Este incidente es el reflejo de un malestar social acumulado que se manifiesta en las calles y que se traduce en discursos de odio, desconfianza y radicalización.
Los bloqueos han generado pérdidas económicas, dificultades en la movilidad y un clima de incertidumbre que golpea directamente la vida cotidiana de las familias paceñas. La figura del senador se convierte en blanco de la indignación, pero detrás de ello subyace un rechazo más amplio hacia la clase política, percibida como distante y poco efectiva.
El cabildo, constitucionalmente reconocido, se ha transformado en un espacio de disputa simbólica. Para unos, es un mecanismo legítimo de expresión; para otros, un instrumento de confrontación que agudiza las divisiones.
La apelación a la “pena de muerte”, inexistente en la legislación boliviana, revela la intensidad emocional y la percepción de traición que algunos sectores asocian con sus representantes.
Entre tanto posterior al incidente el senador Condori, visiblemente afectado, calificó a los manifestantes como “vándalos, terroristas criminales”. Al mismo tiempo, hizo un llamado a la reconciliación nacional, señalando que la violencia verbal y física no contribuye a pacificar el país. Sin embargo, sus palabras contrastan con la realidad de un escenario donde la reconciliación parece cada vez más lejana.

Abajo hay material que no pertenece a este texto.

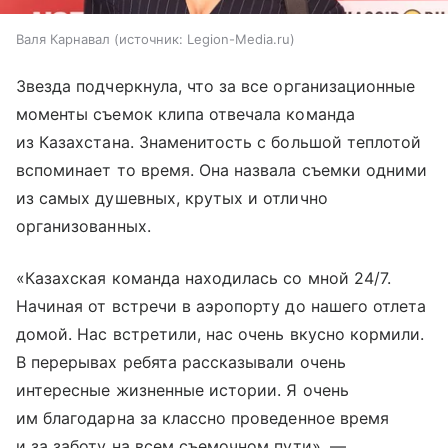
Валя Карнавал
источник:
Legion-Media.ru
Звезда подчеркнула, что за все организационные
моменты съемок клипа отвечала команда
из Казахстана. Знаменитость с большой теплотой
вспоминает то время. Она назвала съемки одними
из самых душевных, крутых и отлично
организованных.
«Казахская команда находилась со мной 24/7.
Начиная от встречи в аэропорту до нашего отлета
домой. Нас встретили, нас очень вкусно кормили.
В перерывах ребята рассказывали очень
интересные жизненные истории. Я очень
им благодарна за классно проведенное время
и за заботу на всем съемочном пути», —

El enfrentamiento se inscribe en una coyuntura marcada por más de 47 días de conflicto social, con bloqueos que han paralizado sectores productivos. Según el legislador es negligencia gubernamental, llegar hasta estas instancias “gobierno hizo caso omiso a las demandas de la población” según Condori, al no atender las demandas del cabildo indígena-popular. La escena vivida con Nilton Condori es un espejo de la Bolivia actual; un país donde la indignación ciudadana se desborda, la política se percibe como traición y el diálogo se sustituye por gritos de odio, además de la inacción del gobierno a brindar respuestas a demandas inmediatas a la población.